Key point 10-16.8. Churches have various defenses available to them if they are sued as a result of a personal injury. One such defense is an arbitration policy. By adopting an arbitration policy, a church can compel members to arbitrate specified disputes with their church rather than pursue their claim in the civil courts.
A New Jersey court ruled that a lawsuit that members of a mosque brought against other members as a result of alleged financial improprieties had to be resolved by binding arbitration as a result of an arbitration clause in the mosque's bylaws. In 1989, a mosque was incorporated under the New Jersey Nonprofit Corporation Act. The mosque is a nonprofit charitable, religious, and educational organization. Its certificate of incorporation asserts its purpose is, among other things, to serve members of the Islamic faith by providing a house of worship, and its bylaws provide the different types of membership one may have in the mosque. One type is to be a member of the general assembly. The general assembly is composed of all "active members," defined as those who attend prayers regularly, participate "actively" in mosque "activities," abide by the bylaws, pay dues, and practice Islam daily. The general assembly is the highest authority in the mosque, although the Board of Trustees (board), which represents the general assembly, is the highest policy-making authority.

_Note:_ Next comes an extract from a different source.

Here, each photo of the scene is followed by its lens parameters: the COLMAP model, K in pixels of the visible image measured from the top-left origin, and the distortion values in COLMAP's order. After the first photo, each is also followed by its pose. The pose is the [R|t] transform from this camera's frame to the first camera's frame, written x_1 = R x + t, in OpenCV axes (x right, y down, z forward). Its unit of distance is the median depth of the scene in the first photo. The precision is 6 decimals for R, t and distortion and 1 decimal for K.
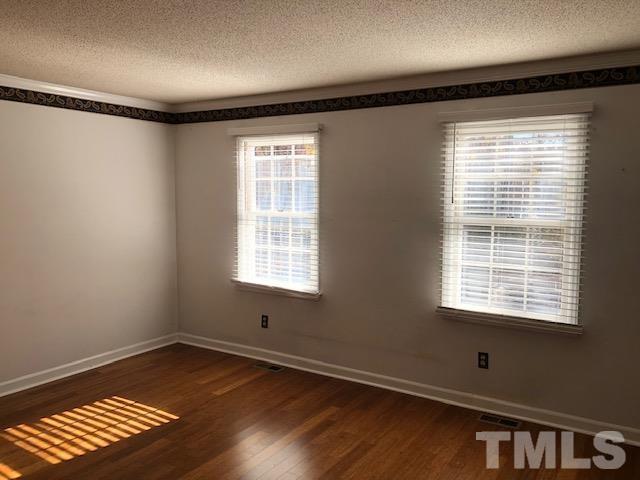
lens RADIAL K [[525.3, 0, 317.7], [0, 525.3, 240.1], [0, 0, 1]] dist [0.026608, -0.018486]
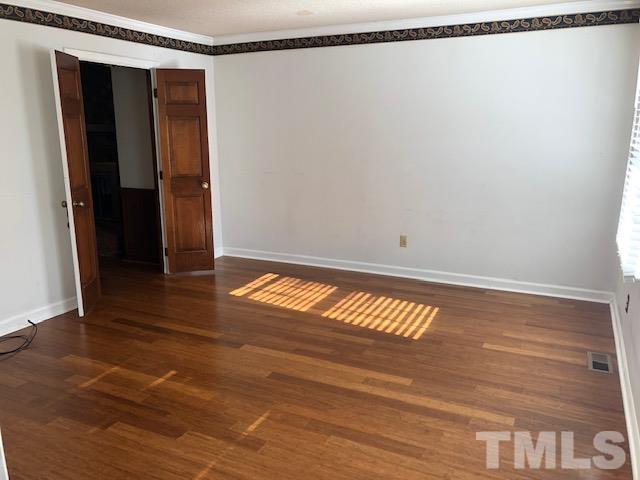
lens RADIAL K [[525.3, 0, 317.0], [0, 525.3, 242.0], [0, 0, 1]] dist [0.026608, -0.018486]
pose [[0.105992, 0.215323, -0.970774, 0.689037], [-0.081892, 0.974847, 0.207285, -0.044091], [0.990989, 0.057528, 0.120959, 0.695919]]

Several members of the mosque's general assembly sued the mosque and other members (the "defendants") alleging mishandling of mosque funds. Specifically, the lawsuit alleged that one defendant used the mosque's credit cards to pay for some of his personal expenses and the legal expenses of the mosque's imam. The plaintiffs also claim that the mosque retained a member as an insured on its health insurance plan after he ceased working for the mosque, and arranged to have the mosque pay for his children's school tuition.